Family sitcoms in myriad forms and variations have been parading through Americans’ living rooms for more than a half century now, not only reflecting but helping to shape our vision of what family means. In the face of the endless search for something fresh to say in the medium, the challenge of transcending the generic has resulted. Welcome to the new Netflix series Atypical, whose very title is a pithy and multilayered self-reference: a genre-atypical story of a family with two high school kids and assorted follies and pitfalls revolves around a character, Sam Gardner (Keir Gilchrist), who is on the autism spectrum, someone who is not neurotypical (a standard of “normalcy”).

Having an autistic protagonist front and center (show-stealer Gilchrist does a remarkable job, summoning up a new brand of screen charisma) may seem a brazen tactic, and the series has garnered some criticism from those familiar with the condition for its stereotypes and slips of unrealistic characterization. From another point of view, though, the series has the refreshing audacity to address and bring to the public forum a not-at-all uncommon neurological condition while bringing us inside the head of someone in that world.

A true cliché: Many who work in tech, including Bill Gates, are on the autism spectrum, which can combine the difficulty of dealing with social cues with intense focus and pockets of intelligence. For Sam, his recurring obsession is with matters Antarctica-related (the series was originally named Antarctica) and penguins, which often become metaphors for his unfolding life in suburban Anytown, U.S.A.

Written and created by Robia Rashid, Atypical is a breezy eight-episode (so far) sitcom that skillfully invites binge watching and drops cliff-hangers before each end-credit sequence: Mom (the ever-compelling and dark side-embracing Jennifer Jason Leigh) giving in to midlife lust and “banging the bartender,” an unexpected pregnancy, daughter catching Mom kissing her secret lover. Yes, the show has sex on its mind, especially for the sexually curious and awakening Sam, who abides by the sage advice of his suavester Techtropolis coworker (Nik Dodani), who helps him scheme his trip “on the D train to bonetown.” Sam secretly has a thing for his therapist, Julia (Amy Okuda) — and surprisingly doesn’t blurt out the truth in one of his many truth-spew moments in the series — but, on his love guru’s advice, enlists Paige (Jenna Boyd) as a “practice girlfriend.”

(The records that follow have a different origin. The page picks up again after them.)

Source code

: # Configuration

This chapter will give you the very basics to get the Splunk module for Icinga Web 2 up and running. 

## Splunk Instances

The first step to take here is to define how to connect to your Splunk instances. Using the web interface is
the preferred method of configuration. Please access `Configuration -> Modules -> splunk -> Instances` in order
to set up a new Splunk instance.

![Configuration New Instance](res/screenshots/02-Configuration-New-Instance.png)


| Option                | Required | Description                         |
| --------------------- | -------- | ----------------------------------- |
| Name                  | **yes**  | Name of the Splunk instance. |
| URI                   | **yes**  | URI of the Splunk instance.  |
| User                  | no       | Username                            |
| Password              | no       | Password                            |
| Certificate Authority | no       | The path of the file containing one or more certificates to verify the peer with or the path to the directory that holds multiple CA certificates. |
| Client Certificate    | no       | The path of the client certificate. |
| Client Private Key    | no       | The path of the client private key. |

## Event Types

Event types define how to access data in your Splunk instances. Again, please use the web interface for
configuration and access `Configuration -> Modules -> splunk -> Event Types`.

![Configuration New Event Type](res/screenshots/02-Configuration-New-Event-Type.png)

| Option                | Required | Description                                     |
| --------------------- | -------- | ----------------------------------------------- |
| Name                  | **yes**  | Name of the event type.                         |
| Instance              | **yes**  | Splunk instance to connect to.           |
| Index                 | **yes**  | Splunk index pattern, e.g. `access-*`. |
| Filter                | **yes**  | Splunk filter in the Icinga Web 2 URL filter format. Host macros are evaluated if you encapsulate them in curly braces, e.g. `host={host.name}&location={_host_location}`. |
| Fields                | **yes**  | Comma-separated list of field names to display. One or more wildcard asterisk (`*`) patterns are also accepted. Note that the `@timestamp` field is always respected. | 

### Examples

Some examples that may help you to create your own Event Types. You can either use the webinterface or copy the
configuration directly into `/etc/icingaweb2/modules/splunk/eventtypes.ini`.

Meanwhile, in other areas of the Gardner family saga, Dad (Michael Rapaport) is the solid anchor of the clan who has mended his formerly errant ways of denying and avoiding his autistic son and who remains oblivious to his cuckoldry (or does he? Stay tuned for season 2). Sam’s sister, Casey (Brigette Lundy-Paine), is a support system for her brother and the family’s tough-love linchpin. Sam’s patterns of reasoning and use of hyperlogic, which he is continually refining, combine with his startling bursts of honesty, such as when he announces to the crowd at the “silent dance,” (spoiler alert) “I just got a hand job in an igloo!”

Comic zingers aside, Atypical takes care to touch on the struggles of life “on the spectrum” for those affected and their families. The ostracism and bullying factor of life at school naturally comes up, as when a cruel group of boys mock Sam’s plans for love and sex in the school hallway. “People think I don’t know when I’m being picked on. But I do, which sometimes is worse.” A girl comes to his “rescue” during the painful scene, with the barbed defensive statement: “Leave him alone. He’s not all there.” Of course, as we learn during the show, he is more “all there” than many neurotypical peers.